## [Circuit design text data]
:::::

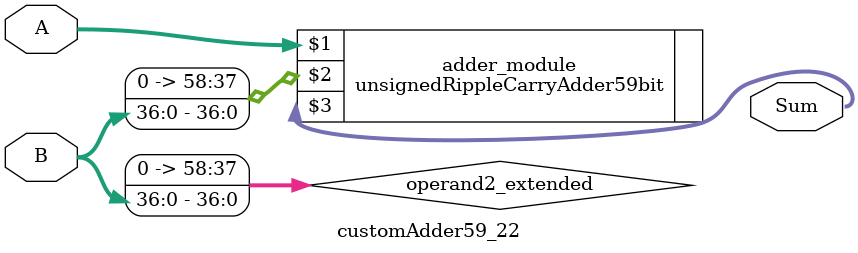
<source format=v>
module customAdder59_22(
                        input [58 : 0] A,
                        input [36 : 0] B,
                        
                        output [59 : 0] Sum
                );

        wire [58 : 0] operand2_extended;
        
        assign operand2_extended =  {22'b0, B};
        
        unsignedRippleCarryAdder59bit adder_module(
            A,
            operand2_extended,
            Sum
        );
        
        endmodule
        
</source>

:::::

## [Assignment]
Go through the records above and write out every line exactly, passing over the pictures.

## [Answer to the problem]
<source format=v>
module customAdder59_22(
                        input [58 : 0] A,
                        input [36 : 0] B,
                        
                        output [59 : 0] Sum
                );

        wire [58 : 0] operand2_extended;
        
        assign operand2_extended =  {22'b0, B};
        
        unsignedRippleCarryAdder59bit adder_module(
            A,
            operand2_extended,
            Sum
        );
        
        endmodule
        
</source>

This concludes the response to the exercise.